What you need to do: Among the entries beneath this sentence, how many lines include the word "votre"? Only the number is wanted.

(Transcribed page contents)
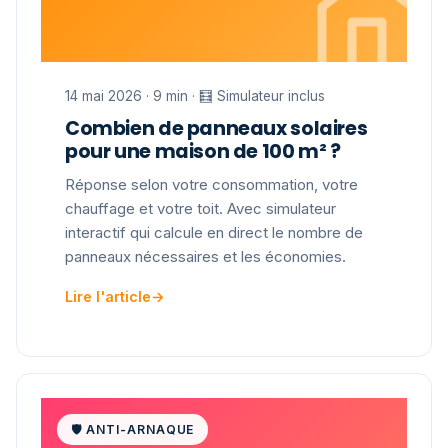
14 mai 2026 · 9 min · 🧮 Simulateur inclus
Combien de panneaux solaires
pour une maison de 100 m² ?
Réponse selon votre consommation, votre
chauffage et votre toit. Avec simulateur
interactif qui calcule en direct le nombre de
panneaux nécessaires et les économies.
Lire l'article
→
🛡 ANTI-ARNAQUE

Task output: 2